| Source text |
===============

Caves of Hercules, Camels and a Lighthouse

Located about 14 kilometers west of the city of Tangier, Morocco, lies the famous Cave of Hercules, which is a fascinating archaeological cave and the most North Western point of mainland Africa. The cave has two openings. The one that faces the Mediterranean Sea resembles the shape of Africa. It is said to have been created by the Phoenicians, while other stories claim it was carved by the waves. I found the shape so interesting and love that it resembles Africa. The opening facing the land was carved by local Berbers, who cut their millstones from the rock. You can still see many indentations on the cave walls and ceiling.

Legend says Hercules, one of the most famous heroes of the Greek mythology, parted the continents Africa and Europe with his hands, forming the Strait of Gibraltar. He later rested and slept in a cave off the cost of Africa before he went on with his adventures.

===============

| Things to do |
• A. Apart from the cave itself, list every place name in the piece on the Cave of Hercules, in the order each first appears.
• B. Carry the piece on the Cave of Hercules forward from its last sentence.

Collected data:
===============

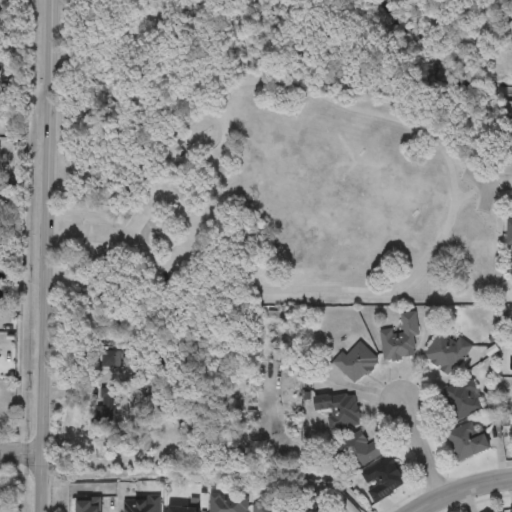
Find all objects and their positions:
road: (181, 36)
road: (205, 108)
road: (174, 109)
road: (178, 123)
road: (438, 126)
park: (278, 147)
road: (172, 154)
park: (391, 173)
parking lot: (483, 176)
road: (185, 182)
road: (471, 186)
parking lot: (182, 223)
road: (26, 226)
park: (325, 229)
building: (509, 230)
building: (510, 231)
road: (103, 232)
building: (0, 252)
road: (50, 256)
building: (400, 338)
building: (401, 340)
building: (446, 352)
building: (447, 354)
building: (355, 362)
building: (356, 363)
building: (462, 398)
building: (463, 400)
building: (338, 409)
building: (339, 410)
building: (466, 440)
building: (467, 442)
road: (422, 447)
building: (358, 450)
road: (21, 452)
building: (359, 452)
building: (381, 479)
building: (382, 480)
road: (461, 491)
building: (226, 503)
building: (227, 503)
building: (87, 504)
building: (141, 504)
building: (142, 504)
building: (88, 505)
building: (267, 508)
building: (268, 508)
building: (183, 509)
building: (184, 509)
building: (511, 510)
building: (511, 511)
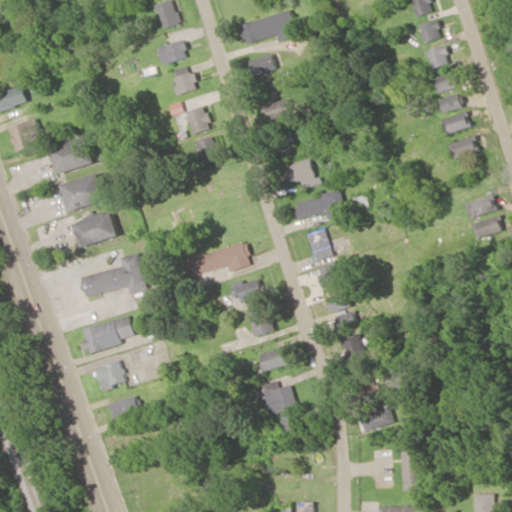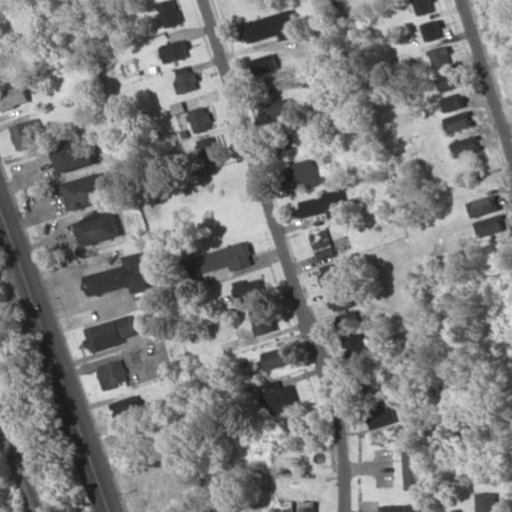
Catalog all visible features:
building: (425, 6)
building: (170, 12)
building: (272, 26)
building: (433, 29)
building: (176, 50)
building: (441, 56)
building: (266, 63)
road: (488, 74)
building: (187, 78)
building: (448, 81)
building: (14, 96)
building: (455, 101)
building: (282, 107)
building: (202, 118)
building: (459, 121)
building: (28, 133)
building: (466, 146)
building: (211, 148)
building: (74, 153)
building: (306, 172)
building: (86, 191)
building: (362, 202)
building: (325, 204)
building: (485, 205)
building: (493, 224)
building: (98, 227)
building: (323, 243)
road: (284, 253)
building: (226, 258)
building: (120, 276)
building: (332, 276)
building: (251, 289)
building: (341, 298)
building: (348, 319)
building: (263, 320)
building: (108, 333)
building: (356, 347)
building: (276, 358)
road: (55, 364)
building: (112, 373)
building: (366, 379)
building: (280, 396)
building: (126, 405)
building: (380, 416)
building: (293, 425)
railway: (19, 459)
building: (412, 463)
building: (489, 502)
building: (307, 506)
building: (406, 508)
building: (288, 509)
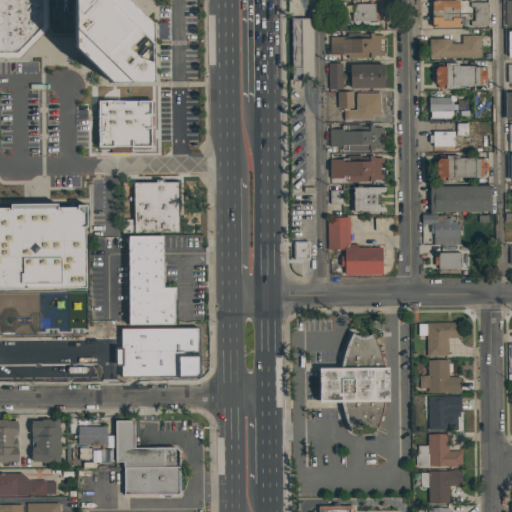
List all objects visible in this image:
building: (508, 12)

===============

| Written responses |
• A. Tangier, Morocco, Africa, Mediterranean Sea, Europe, Strait of Gibraltar

• B.
The cave is free to enter and to explore on your own, but there were also guided tours available. We did not have a tour guide and it was lots of fun.  The cave system is open daily, year-round. July and August are the peak season and have the most visitors, including at the nearby beaches. 

There are so many myths and stories about the caves, which was definitely my favorite part and made it feel like we were visiting inside a magical story book. It was also a great way to get the kids interested about it. Climbing any kind of rock and visiting a cave, is a happy place for my boys, but adding the stores, made it even better and more adventurous. We still talked about the caves and stories days later…

According to one of the myth and legends, Hercules slept in the caves on his way to steal three golden apples from the Garden of the Hesperides. He had to fulfill 12 tasks in total and stealing the apples, which were believed to gave immortal life to anyone who ate them, was the 11th of the “12 Labors of Hercules.” The garden of Hesperides was located near the Atlas mountains in North Africa. When Hercules was on his way to the garden he found he had to cross these mountains. Because his way was blocked, Hercules smashed through the mountain with superhuman powers, splitting its rocky face in half and separating Europe and Africa. This was how the Strait of Gibraltar was born and the reminders of this act can be found in the Rock of Gibraltar and the Jebel Musa, east of Tangier.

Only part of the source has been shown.